### WORKING DATA

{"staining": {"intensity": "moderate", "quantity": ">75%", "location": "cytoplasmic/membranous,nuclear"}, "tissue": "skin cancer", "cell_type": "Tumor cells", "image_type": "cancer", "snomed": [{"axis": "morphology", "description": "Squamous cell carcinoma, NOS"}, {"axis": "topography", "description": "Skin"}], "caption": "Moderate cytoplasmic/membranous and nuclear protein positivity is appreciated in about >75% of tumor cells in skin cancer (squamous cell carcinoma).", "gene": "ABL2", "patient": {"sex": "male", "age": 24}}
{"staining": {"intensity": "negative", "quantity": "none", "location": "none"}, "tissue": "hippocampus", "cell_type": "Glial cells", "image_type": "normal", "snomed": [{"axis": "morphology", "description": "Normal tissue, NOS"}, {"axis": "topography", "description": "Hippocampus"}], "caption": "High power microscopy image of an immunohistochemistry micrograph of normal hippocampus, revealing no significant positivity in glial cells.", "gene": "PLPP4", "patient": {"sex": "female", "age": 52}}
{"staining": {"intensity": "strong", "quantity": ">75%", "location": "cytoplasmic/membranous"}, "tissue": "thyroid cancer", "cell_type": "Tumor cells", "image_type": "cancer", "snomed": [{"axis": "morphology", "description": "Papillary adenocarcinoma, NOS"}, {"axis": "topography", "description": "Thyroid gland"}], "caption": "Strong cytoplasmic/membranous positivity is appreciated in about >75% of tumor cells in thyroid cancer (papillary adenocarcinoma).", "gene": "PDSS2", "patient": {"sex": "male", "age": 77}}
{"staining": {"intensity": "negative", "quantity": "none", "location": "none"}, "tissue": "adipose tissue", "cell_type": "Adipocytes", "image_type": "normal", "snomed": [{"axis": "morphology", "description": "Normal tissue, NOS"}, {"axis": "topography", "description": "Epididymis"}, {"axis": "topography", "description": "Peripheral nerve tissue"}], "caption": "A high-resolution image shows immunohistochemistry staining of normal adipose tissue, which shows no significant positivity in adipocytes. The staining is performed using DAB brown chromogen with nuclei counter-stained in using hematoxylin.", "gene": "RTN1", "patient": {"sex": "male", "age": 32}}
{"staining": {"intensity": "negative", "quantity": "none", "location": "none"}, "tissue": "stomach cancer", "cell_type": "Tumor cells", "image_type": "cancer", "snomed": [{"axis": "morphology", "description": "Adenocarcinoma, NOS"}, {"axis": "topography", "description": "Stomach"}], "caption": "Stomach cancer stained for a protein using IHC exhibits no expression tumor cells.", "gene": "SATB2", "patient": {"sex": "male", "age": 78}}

######

Every record above is to be written out exactly.

{"staining": {"intensity": "moderate", "quantity": ">75%", "location": "cytoplasmic/membranous,nuclear"}, "tissue": "skin cancer", "cell_type": "Tumor cells", "image_type": "cancer", "snomed": [{"axis": "morphology", "description": "Squamous cell carcinoma, NOS"}, {"axis": "topography", "description": "Skin"}], "caption": "Moderate cytoplasmic/membranous and nuclear protein positivity is appreciated in about >75% of tumor cells in skin cancer (squamous cell carcinoma).", "gene": "ABL2", "patient": {"sex": "male", "age": 24}}
{"staining": {"intensity": "negative", "quantity": "none", "location": "none"}, "tissue": "hippocampus", "cell_type": "Glial cells", "image_type": "normal", "snomed": [{"axis": "morphology", "description": "Normal tissue, NOS"}, {"axis": "topography", "description": "Hippocampus"}], "caption": "High power microscopy image of an immunohistochemistry micrograph of normal hippocampus, revealing no significant positivity in glial cells.", "gene": "PLPP4", "patient": {"sex": "female", "age": 52}}
{"staining": {"intensity": "strong", "quantity": ">75%", "location": "cytoplasmic/membranous"}, "tissue": "thyroid cancer", "cell_type": "Tumor cells", "image_type": "cancer", "snomed": [{"axis": "morphology", "description": "Papillary adenocarcinoma, NOS"}, {"axis": "topography", "description": "Thyroid gland"}], "caption": "Strong cytoplasmic/membranous positivity is appreciated in about >75% of tumor cells in thyroid cancer (papillary adenocarcinoma).", "gene": "PDSS2", "patient": {"sex": "male", "age": 77}}
{"staining": {"intensity": "negative", "quantity": "none", "location": "none"}, "tissue": "adipose tissue", "cell_type": "Adipocytes", "image_type": "normal", "snomed": [{"axis": "morphology", "description": "Normal tissue, NOS"}, {"axis": "topography", "description": "Epididymis"}, {"axis": "topography", "description": "Peripheral nerve tissue"}], "caption": "A high-resolution image shows immunohistochemistry staining of normal adipose tissue, which shows no significant positivity in adipocytes. The staining is performed using DAB brown chromogen with nuclei counter-stained in using hematoxylin.", "gene": "RTN1", "patient": {"sex": "male", "age": 32}}
{"staining": {"intensity": "negative", "quantity": "none", "location": "none"}, "tissue": "stomach cancer", "cell_type": "Tumor cells", "image_type": "cancer", "snomed": [{"axis": "morphology", "description": "Adenocarcinoma, NOS"}, {"axis": "topography", "description": "Stomach"}], "caption": "Stomach cancer stained for a protein using IHC exhibits no expression tumor cells.", "gene": "SATB2", "patient": {"sex": "male", "age": 78}}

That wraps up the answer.